D’altronde ciò che capiamo, scoperta dopo scoperta e missione dopo missione, sembra costruire sempre di più una mappa completa e complessa del nostro Universo. L’astrobiologia è in fermento, ma ogni domanda alla quale troviamo risposta ne genera delle altre. Sempre con maggiore frequenza troviamo tracce o condizioni che richiamano alla presenza di vita sia passata che presente. Più vicino a noi gli oceani sommersi di alcuni satelliti potrebbero ospitare vita; lo stesso Marte sembra riporti indizi di vita passata.
Fino ad ora, abbiamo impostato il pubblico a pensare che ci sono solo due opzioni: è vita o non è vita. Abbiamo bisogno di un modo migliore per condividere l’emozione delle nostre scoperte, e dimostrare come ogni scoperta si basa sulla successiva, in modo da poter portare il pubblico e altri scienziati lungo il viaggio.
Mary Voytek, capo del programma di astrobiologia della NASA
Lo studio pubblicato sulla rivista Nature si pone davanti principalmente un obiettivo: stabilire una codifica universalmente riconosciuta riguardante la scoperta di vita extraterretre. Se un giornale domani mattina scrivesse “Scoperti gli alieni” le vie sarebbero sostanzialmente due: o siamo di fronte all’ennesima bufala oppure qualcosa è stato scoperto. Ma come quantificare questo “qualcosa”? Che tipo di “alieni” sono stati identificati?
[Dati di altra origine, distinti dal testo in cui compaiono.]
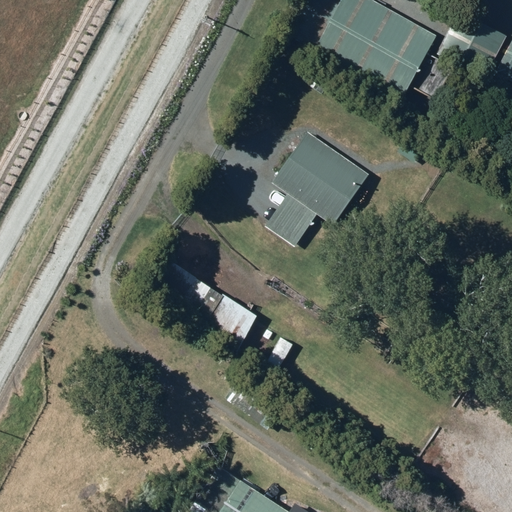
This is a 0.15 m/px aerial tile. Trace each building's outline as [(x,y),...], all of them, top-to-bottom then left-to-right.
[(440,35),(378,0),(309,0),(289,37),(403,101),(440,35)] [(511,33),(511,34),(468,14),(451,51),(511,79),(511,33)] [(365,180),(303,136),(269,184),(283,194),(263,223),(294,245),(315,216),(331,227),(365,180)] [(253,315),(168,259),(147,290),(232,346),(253,315)] [(280,505),(213,463),(185,507),(192,511),(311,511),(286,496),(280,505)]
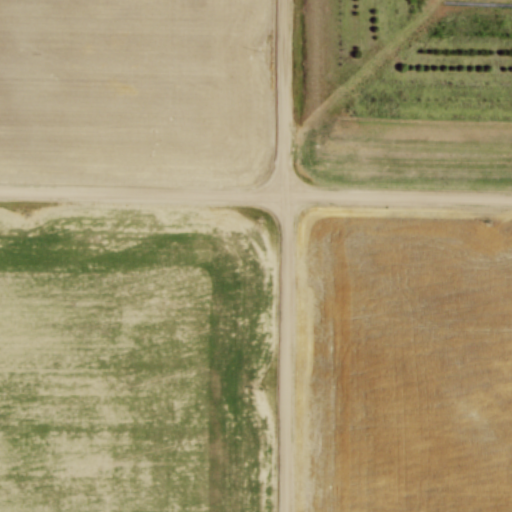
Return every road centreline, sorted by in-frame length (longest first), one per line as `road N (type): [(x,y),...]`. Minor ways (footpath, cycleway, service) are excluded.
road 1 (residential): [(511,200),(0,190)]
road 2 (residential): [(285,511),(284,0)]
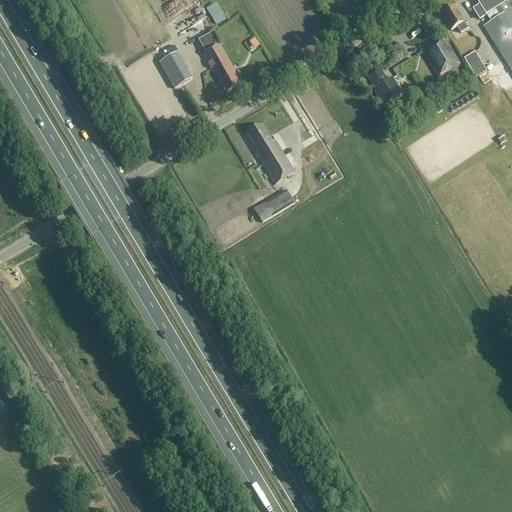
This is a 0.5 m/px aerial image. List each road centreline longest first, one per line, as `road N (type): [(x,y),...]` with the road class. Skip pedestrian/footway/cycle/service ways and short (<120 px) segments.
road 1 (motorway): [(303,511),(0,5)]
road 2 (motorway): [(0,53),(274,511)]
road 3 (tertiary): [(0,258),(421,0)]
road 4 (track): [(213,511),(0,159)]
road 5 (track): [(361,511),(158,162)]
road 6 (track): [(59,0),(158,162)]
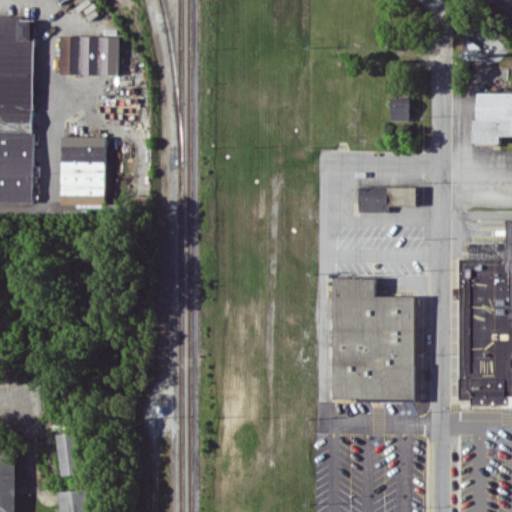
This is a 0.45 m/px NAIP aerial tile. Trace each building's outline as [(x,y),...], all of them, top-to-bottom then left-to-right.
[(0,201),(33,202),(35,19),(19,19),(19,15),(0,15),(0,201)] [(121,35),(61,34),(61,73),(120,74),(121,35)] [(511,92),(478,92),(478,120),(474,120),(474,142),(501,142),(501,135),(511,135),(511,92)] [(410,120),(410,96),(392,97),(392,120),(410,120)] [(107,136),(63,135),(62,204),(106,204),(107,136)] [(359,211),(389,211),(389,204),(417,205),(417,186),(360,185),(359,211)] [(505,217),(511,217),(511,405),(476,405),(476,397),(461,397),(461,259),(470,259),(471,241),(505,241),(505,217)] [(334,399),(416,400),(416,295),(376,295),(376,277),(334,277),(334,399)] [(55,433),(59,475),(78,473),(74,431),(55,433)] [(0,511),(14,511),(15,448),(0,447),(0,511)] [(86,511),(86,489),(59,490),(60,511),(86,511)]
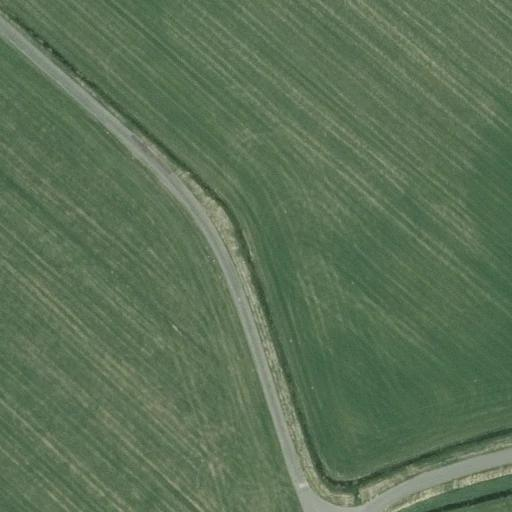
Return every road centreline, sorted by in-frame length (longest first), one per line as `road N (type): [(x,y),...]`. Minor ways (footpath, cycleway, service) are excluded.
road 1 (unclassified): [(310,511),(216,242),(186,196),(0,30)]
road 2 (unclassified): [(362,511),(399,491),(511,458)]
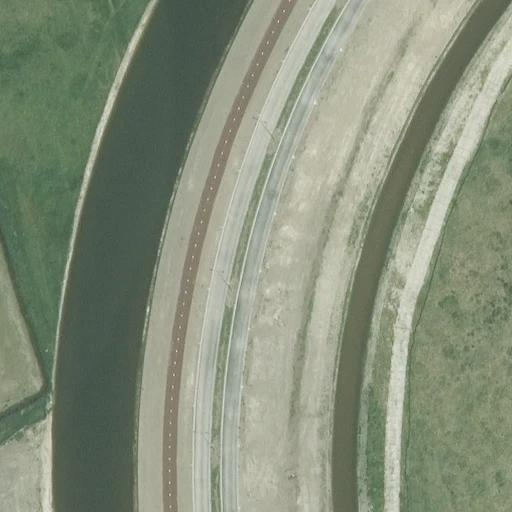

Lo studio cerca di rispondere proprio a questi interrogativi attraverso l’utilizzo di un framework o più semplicemente di una scala, che possa indicare la tipologia di traccia rilevata. Gli scienziati hanno reinterpretato il più concreto concetto di TRL (Technology Readiness Level): una scala di 9 valori che indica la maturità tecnologica dei progetti aerospaziali. Partendo dal principio con il concept, passando per i test di laboratorio, poi per il prototipo, arrivando infine all’utilizzo effettivo in ambiente operativo.
La nuova scala prende il nome di CoLD “Confidence of Life Detection” e possiede 7 livelli crescenti.
Lo studio prende in analisi i campioni che un giorno saranno di ritorno da Marte grazie alla missione Mars Sample Return dell’ESA. Dopo l’attento lavoro di analisi e incapsulamento di Perseverance, l’obiettivo è far analizzare sulla Terra questi campioni da diversi Team. Nel caso in cui le conclusioni risultino storiche e senza precendenti confermando la presenza di vita, si raggiungerà solamente il livello 6 della scala CoLD, il penultimo.
Per l’ultimo tassello sarà sicuramente necessaria un’altra missione che indaghi altri luoghi del Pianeta Rosso. Non solo, nel nostro Sistema Solare è prevista l’applicazione di tale scala: anche le recenti scoperte di esopianeti possono portare alla scoperta di vita extraterrestre. Certo, in questo caso risulterà più difficile arrivare ai livelli più alti, ma stiamo già approntando gli strumenti giusti per aiutarci nella caccia, come ad esempio il telescopio spaziale James Webb.
In tempi in cui l’efficacia della comunicazione non è così scontata, avere una chiave di lettura comune su queste tematiche, che se concretizzata potrebbe coinvolgere la sensibilità dei più, risulta essenziale. Scienziati, divulgatori e media si ritroverebbero con un’interfaccia unica, in modo che l’informazione una volta diffusa, abbia dei confini precisi e determinati senza alimentare fake news e false aspettative. Inoltre in questo modo, tutti potranno avere la consapevolezza del peso della scoperta.
Con ogni misurazione, impariamo di più sui processi planetari sia biologici che non biologici. La ricerca della vita oltre la Terra richiede un’ampia partecipazione della comunità scientifica e molti tipi di osservazioni ed esperimenti. Insieme, possiamo essere più forti nei nostri sforzi per cercare indizi che non siamo soli.